Le regole su come parlare off the record le impostiamo noi, non lei. Potremmo decidere di parlare con i suoi funzionari ufficiosamente oppure no. Possiamo partecipare a briefing o eventi sociali off-the-record, o possiamo saltarli. La scelta è nostra. Se pensa che i giornalisti che non accettano le regole verranno tagliati fuori, e non sarà possibile ottenere la storia, veda sopra.

Decidiamo noi quanto tempo di una trasmissione dare al suo portavoce e ai suoi surrogati. Ci adopereremo per ottenere il suo punto di vista, anche se cercherà di escluderci. Ma questo non significa che siamo tenuti a inclinare le nostre onde radio o le colonne dei giornali verso persone che più volte hanno distorto o piegato la verità. Noi li escluderemo quando lo faranno, e ci riserviamo il diritto, nei casi più eclatanti, di bandirli dalle nostre pubblicazioni.

Crediamo che ci sia una verità oggettiva, e considereremo lei in funzione di questa. Se lei o i suoi surrogati direte o scriveranno tweet palesemente sbagliati, lo diremo ripetutamente. Lavoriamo sui fatti e non abbiamo alcun obbligo di ripetere false affermazioni; lei o qualcuno della sua squadra ha detto che voi fate notizia, ma lo è anche il fatto che non reggete al controllo di quanto dite. Entrambi gli aspetti devono ricevere lo stesso peso.

Controlleremo ossessivamente tutti i dettagli del suo governo. Lei e il suo personale sederanno alla Casa Bianca, ma il governo americano è tentacolare. Piazzeremo reporter in ogni sede governativa, li incorporeremo nelle sue agenzie, avremo fonti tra i burocrati. Il risultato sarà che, mentre si cercherà di controllare ciò che esce dalla West Wing, avremo il sopravvento nel coprire giornalisticamente i modi in cui vengono selezionati tali criteri.

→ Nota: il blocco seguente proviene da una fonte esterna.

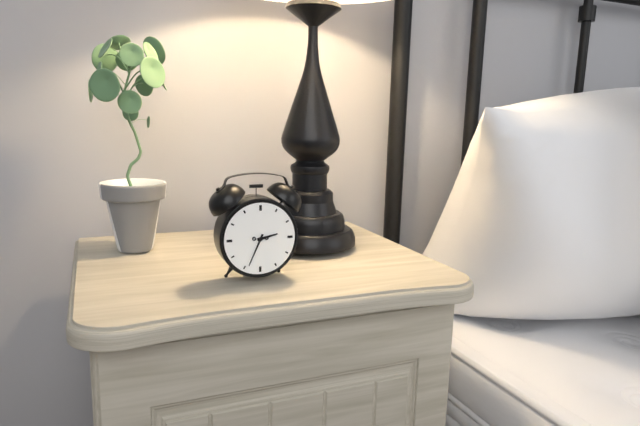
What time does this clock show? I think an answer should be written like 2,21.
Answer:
2,34
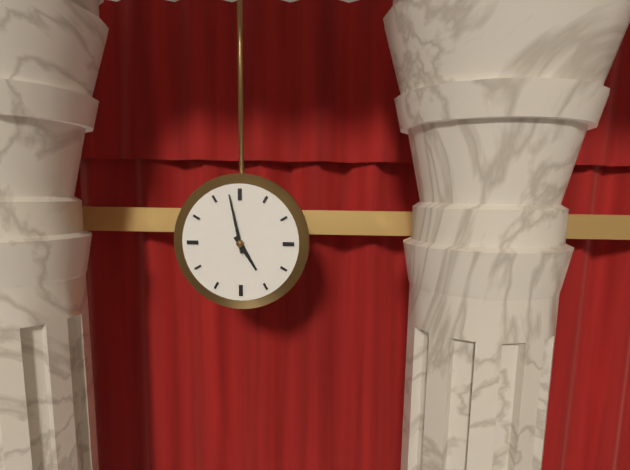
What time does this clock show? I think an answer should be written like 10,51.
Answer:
4,58
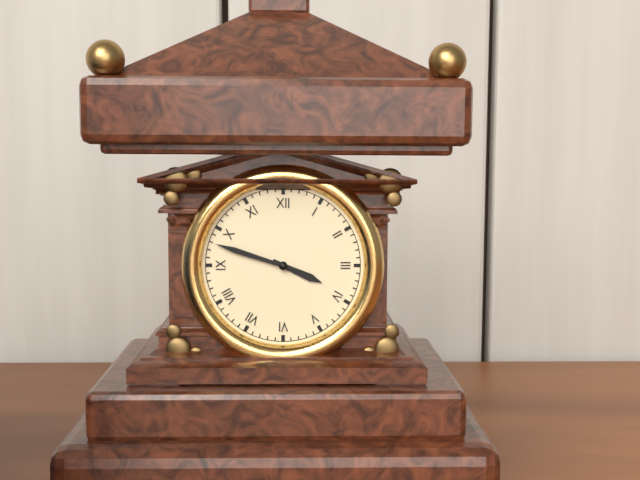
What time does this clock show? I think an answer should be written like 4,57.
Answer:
3,48
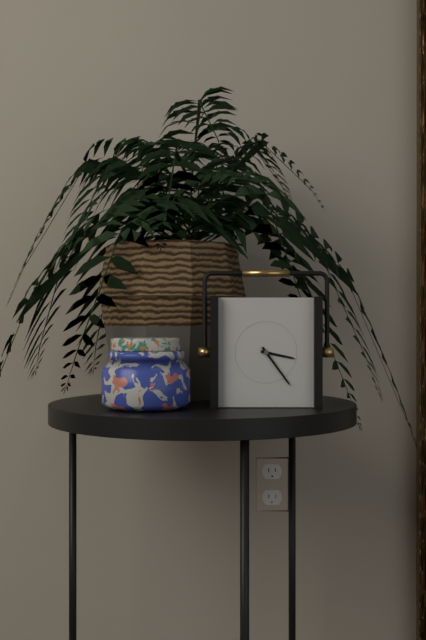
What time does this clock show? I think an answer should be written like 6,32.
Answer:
3,24
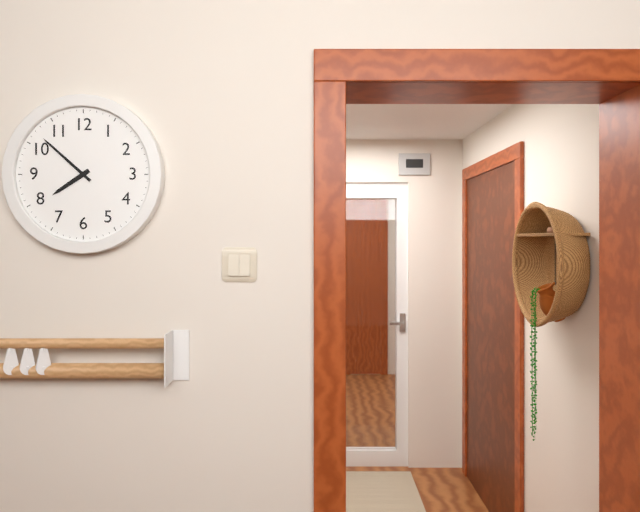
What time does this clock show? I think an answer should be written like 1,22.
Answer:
7,52
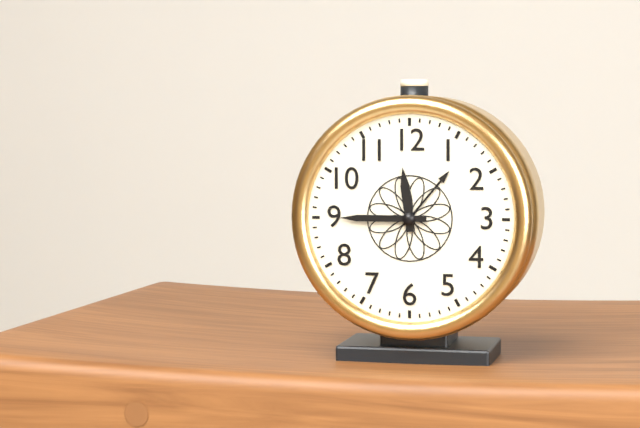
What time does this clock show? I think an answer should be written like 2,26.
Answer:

Nei nostri riguardi fisseremo standard più elevati che mai. Le diamo credito per aver evidenziato la grave e diffusa diffidenza verso i media in tutto lo spettro politico. La sua campagna l’ha sfruttata, ed è stato per noi un rinnovato campanello d’allarme. Dobbiamo riconquistare la fiducia. E lo faremo attraverso un giornalismo accurato e senza paure, riconoscendo i nostri errori e rispettando i rigorosissimi standard etici che ci siamo prefissati.

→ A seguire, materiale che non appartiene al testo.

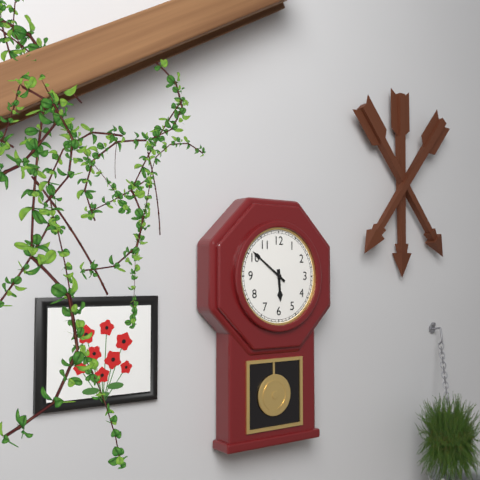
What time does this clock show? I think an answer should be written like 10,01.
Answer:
5,51
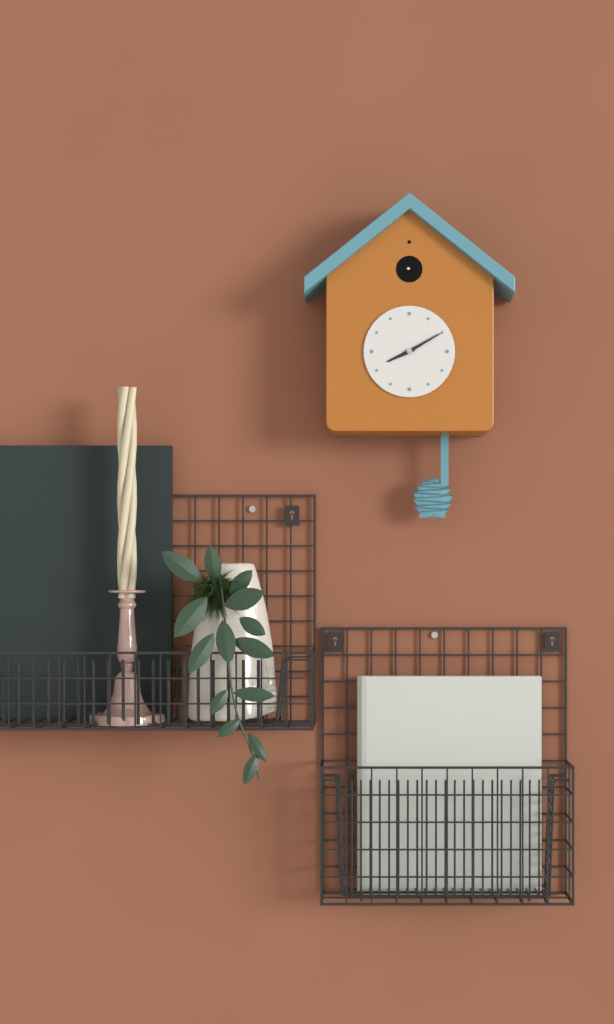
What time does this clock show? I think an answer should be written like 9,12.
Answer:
8,10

Lavoreremo insieme. Si è tentato di dividerci e di utilizzare la profonda competitività tra i giornalisti per provocare lotte interne. Quei giorni stanno finendo. Ora riconosciamo che la sfida che lei ci ha lanciato richiede che collaboriamo e ci aiutiamo l’un l’altro, quando possibile. Così, quando durante una conferenza stampa aggredirà o ignorerà un reporter che ha detto qualcosa che non le piace, si troverà davanti un fronte unito. Quando ha una sua utilità, lavoreremo insieme alle storie, e ci assicureremo che il mondo comprenda quando i nostri colleghi scrivono storie rilevanti. Noi, naturalmente, abbiamo ancora disaccordi, e anche importanti dibattiti, sull’etica, il buon gusto o la correttezza di certi commenti. Ma questi dibattiti saranno nostri dall’inizio alla fine.

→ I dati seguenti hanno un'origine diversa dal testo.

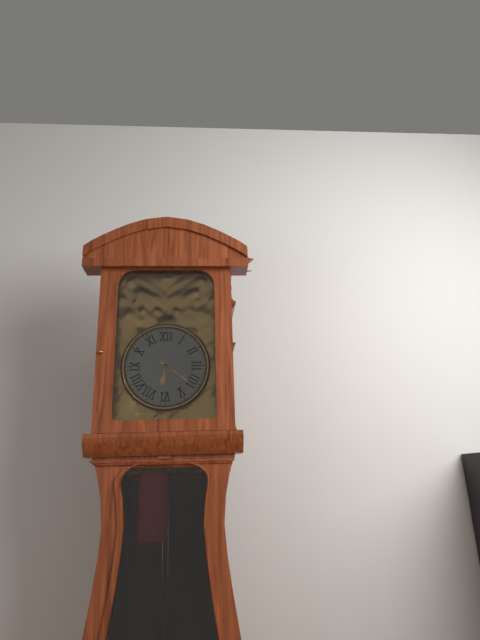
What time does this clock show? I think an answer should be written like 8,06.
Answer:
6,21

Stiamo giocando a una partita lunga. Nel migliore dei casi per lei, avrà questo lavoro per otto anni. Siamo stati presenti fin dalla fondazione della repubblica, e il nostro ruolo in questa grande democrazia è stato ratificato e rinforzato sempre più. Lei ci ha costretto a ripensare le domande fondamentali su chi siamo e sul perché ci troviamo qui. E per questo le siamo molto grati. Buon discorso inaugurale.